### Neural Network Structure

We already know that training a neural network revolves around the following objects:

- Layers, that are joined into a network or model.
- The input data and consistent targets.
- The loss function describes the feedback signal used for learning.
- The optimizer, which determines how learning proceed.

**We can imagine their interaction as;**

**The network:** composed of layers that are bound together, maps the input data to predictions. **The loss function:** formerly compares these forecasts to the targets, producing Loss value: a measure of how well the network’s predictions match what was expected. **The optimizer:** practices this loss value to inform the network’s weights.

### Layers: the building blocks of deep learning

The important data structure in neural networks is the layer. A layer is a data-processing module. That receipts as input one or more tensors and that output one or more tensors. Several layers are stateless. But extra commonly layers have a state. One or some tensors learned with stochastic gradient origin layer’s weights that contain the network’s information.

Different layers are suitable for different types of tensor formats and data processing. Simple vector data that is kept in samples and features of 2D tensors of shape is frequently processed by thickly linked layers. They are also called fully connected or dense layers. Sequence data stored in samples, time steps, and features of 3D tensors of shape is normally processed by recurrent layers. Image data that is kept in 4D tensors is usually processed by 2D difficulty layers. We may think of layers as the LEGO bricks of deep learning. That is a metaphor, which is made clear by frameworks like Keras. Models of deep-learning build in Keras. Those are done by cutting composed well-matched layers to make useful data-transformation pipelines. The idea of layer compatibility now states exactly the fact that every layer would only receive input tensors of a certain shape. It will return output tensors of a certain shape.

Example:

from Keras import layerslayer = layers. Dense (32, input_shape= (784,))

We have been making a layer that would merely accept as input 2D tensors where the first dimension is 784. Thus any value would be accepted i.e. axis 0, the batch dimension is unspecified. This layer would yield a tensor. Result of Tensor where the first dimension has been transformed to be 32. This layer might only be related to a downstream layer that imagines 32- dimensional vectors as its input. We don’t have to worry about compatibility when using Keras due to the layers we add to our models are vigorously built to match the shape of the incoming layer.

Example: Assume we write the following

from Keras import modelsfrom Keras import layersmodel = models.Sequential()model.add(layers.Dense(32, input_shape=(784,)))model.add(layers.Dense(32))The second layer didn’t obtain an input shape argument. As an alternative, it automatically concluded its input form as being the output form of the layer that came before.

### Models: networks of layers

Focused and acyclic graph of layers become in a deep-learning model. The most shared instance is a linear stack of layers. That is mapping a single input to a single output. We’ll be bare to a much wider diversity of network topologies, as we would have to move forward. Certain common ones include the following:

- Two-branch networks
- Multihead networks
- Inception blocks

The topology of a network describes a hypothesis space. Choosing the right network architecture is additional an art than a science. There are certain finest practices and principles, we can rely on. The only practice that may help us become good neural-network architects.

### Loss functions and optimizers

We still have to select two more things once the network building is defined:

**Loss function:**This is also known as the objective function. It is the quantity that will be reduced during training. It signifies an amount of success for the task at hand.**Optimizer:**It controls how the network would be efficiently founded on the loss function.

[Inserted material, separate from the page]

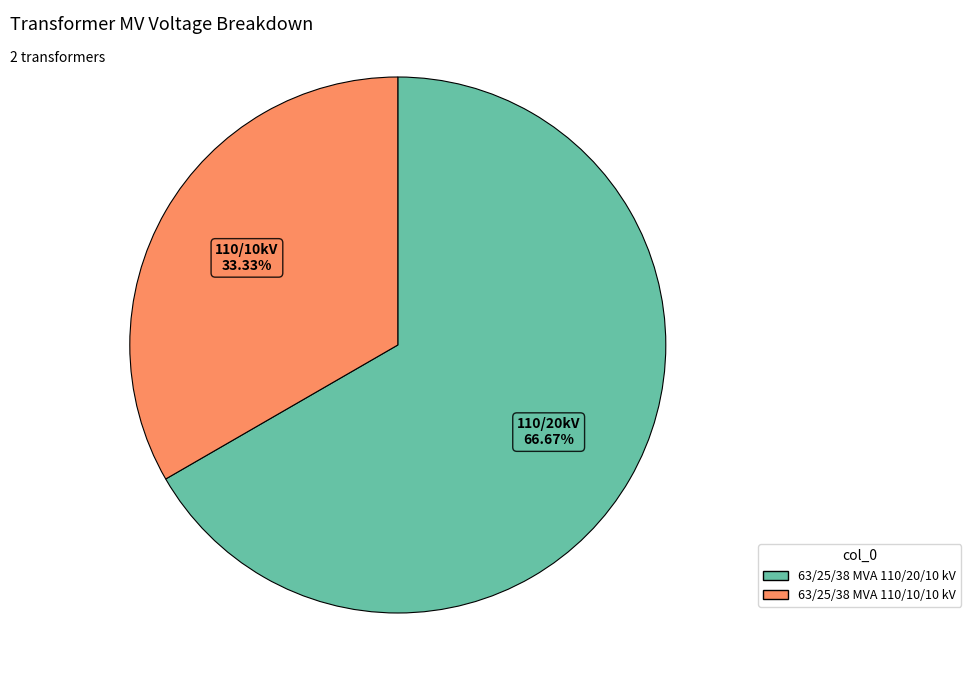

How many segments does this pie chart have?

2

An exact variant of stochastic gradient descent (SGD) is being implemented by it.

One neural network that has many outputs may have multiple loss functions. The gradient-origin process must be based on a single scalar loss value. All losses are shared into a single scalar quantity for multi-loss networks.

This is very important to choose the right objective function for the right problem. Our network will take some shortcuts it can to minimize the loss.

Our network will end up doing things we may not have wanted if the objective doesn’t fully correlate with success for the task at hand. Choose the objective wisely, or we’ll have to face unintentional side effects. There are normal guidelines we may follow to choose the correct loss.